Ivan smiled. It was as pleasant as a sudden crack in a frozen lake. Once again, Elena offered apologia.

“You’ll have to forgive my husband’s reaction. He isn’t used to people saying no to him.” Then to Ivan: “You can try again tomorrow, darling. Sarah and Michael are coming to the villa for the afternoon.”

“Wonderful,” he said. “I’ll send a car to collect you from your hotel.”

“We have a car,” Mikhail countered. “I’m sure we can find our way.”

“Don’t be silly. I’ll send a proper car to collect you.”

Ivan opened his menu and insisted everyone else do the same. Then he leaned close to Sarah, so that his chest was pressing against her bare shoulder.
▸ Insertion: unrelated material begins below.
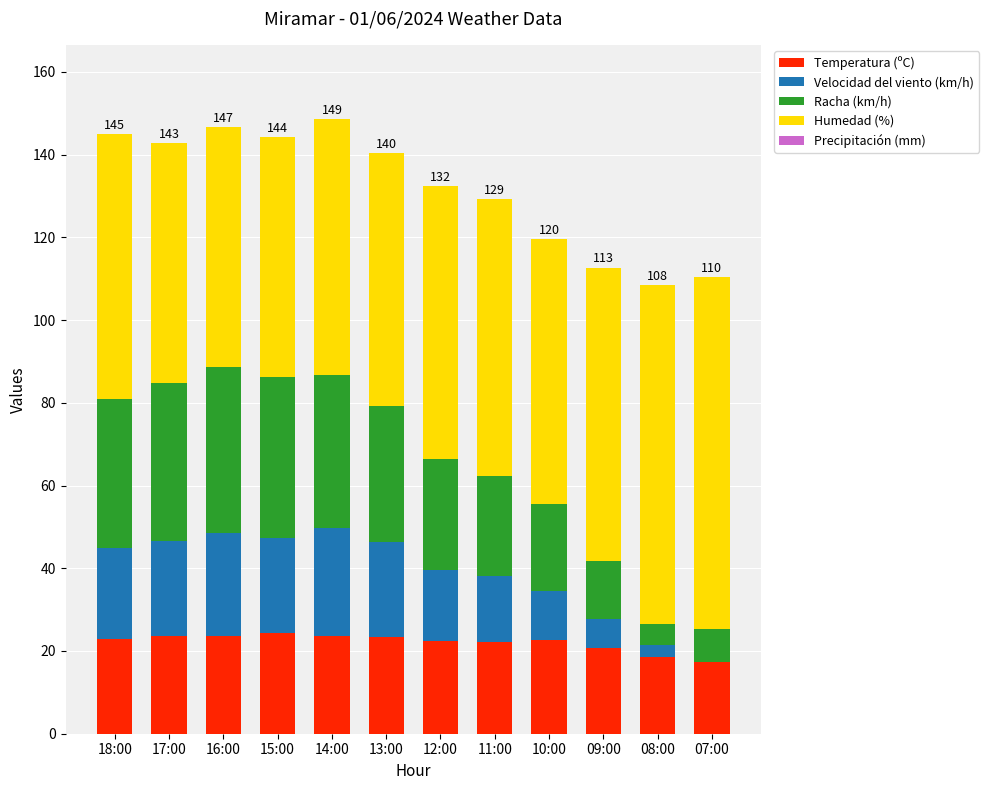

What is the total value across all series at 17:00?

142.7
“Have the lobster-and-mango spring rolls to start,” he said. “I promise, your life will never be the same again.”

39 GASSIN, FRANCE

At the old stone villa outside Gassin, dinner that evening had been a hasty affair: baguettes and cheese, a green salad, roasted chickens from the local charcuterie. Their ransacked bones lay scattered over the outdoor table like carrion, along with a heel of bread and three empty bottles of mineral water. At one end of the table lay a tourist brochure advertising deep-sea fishing trips in a sea now empty of fish. It might have looked like ordinary refuse were it not for the brief message, hastily scribbled over a photograph of a young boy holding a tuna twice his size. It had been written by Mikhail and passed to Yaakov, in a classic maneuver, in the Place Carnot. Gabriel was gazing at it now as if trying to rewrite it through the sheer force of his will. Eli Lavon was gazing at Gabriel, his chin resting in his palm, like a grandmaster pleading with a lesser opponent to either move or capitulate.
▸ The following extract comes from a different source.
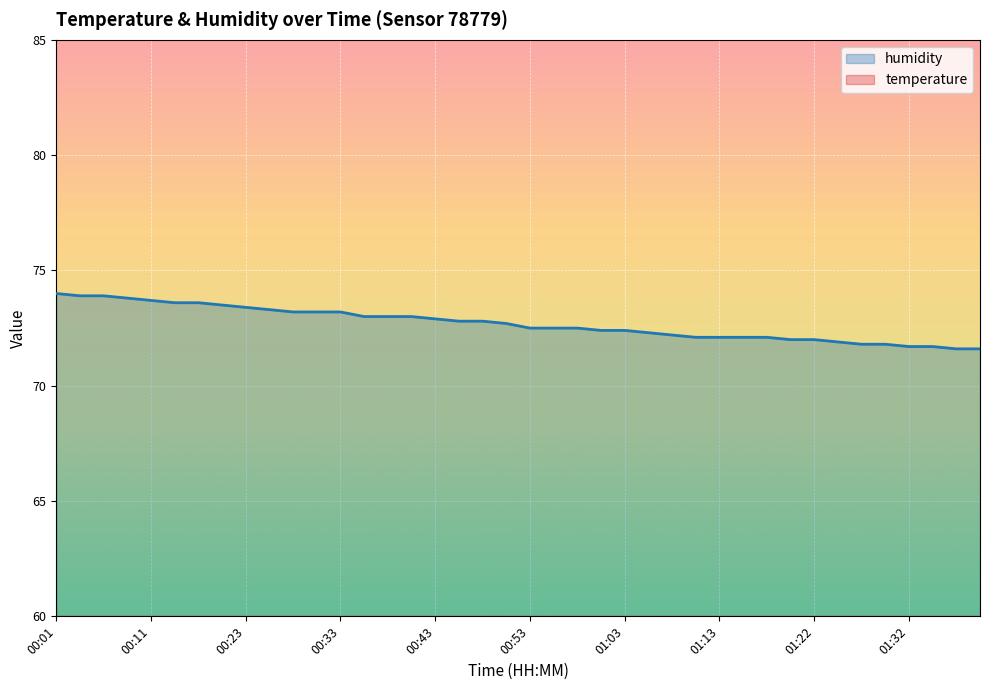

The value of temperature at 00:41 is 21.5. True or false?

False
“Maybe it’s the travel arrangements that bother me most,” Lavon said finally in an attempt to prod Gabriel into action. “Maybe I’m not comfortable with the fact that Ivan won’t let them come in their own car.”

“Maybe he’s just a control freak.” Gabriel’s tone was ambivalent, as if he were expressing a possible explanation rather than a firmly held opinion. “Maybe he doesn’t want strange cars on his property. Strange cars can contain strange electronic equipment. Sometimes, strange cars can even contain bombs.”

“Or maybe he wants to take them on a surveillance detection run before he lets them onto the property. Or maybe he’ll just skip the professional niceties and kill them immediately instead.”

“He’s not going to kill them, Eli.”

“Of course not,” said Lavon sarcastically. “Ivan wouldn’t lay a finger on them. After all, it’s not as if he didn’t kill a meddlesome reporter in broad daylight in St. Peter’s Basilica.” He held up a single sheet of paper, a printout of an NSA intercept. “Five minutes after Ivan left that restaurant, he was on the phone to Arkady Medvedev, the chief of his private security service, telling him to run a background check on Mikhail’s father and the Dillard Center.”

“And when he does, he’ll find that Mikhail’s father was indeed a teacher who immigrated to America in the early nineties. And he’ll find that the Dillard Center occupies a small suite of offices on Massachusetts Avenue in Washington.”

“Ivan knows about cover stories, and he certainly knows about CIA front organizations. The KGB was far better at it than Langley ever was. The Russians had a network of fronts all around the globe, some of them run by Ivan’s father, no doubt. Ivan drank KGB tradecraft with his mother’s milk. It’s in his DNA.”

“If Ivan had qualms about Sarah and Mikhail, he wouldn’t let them come close to him. He’d push them away. And he’d make it clear to Elena that they were strictly off-limits.”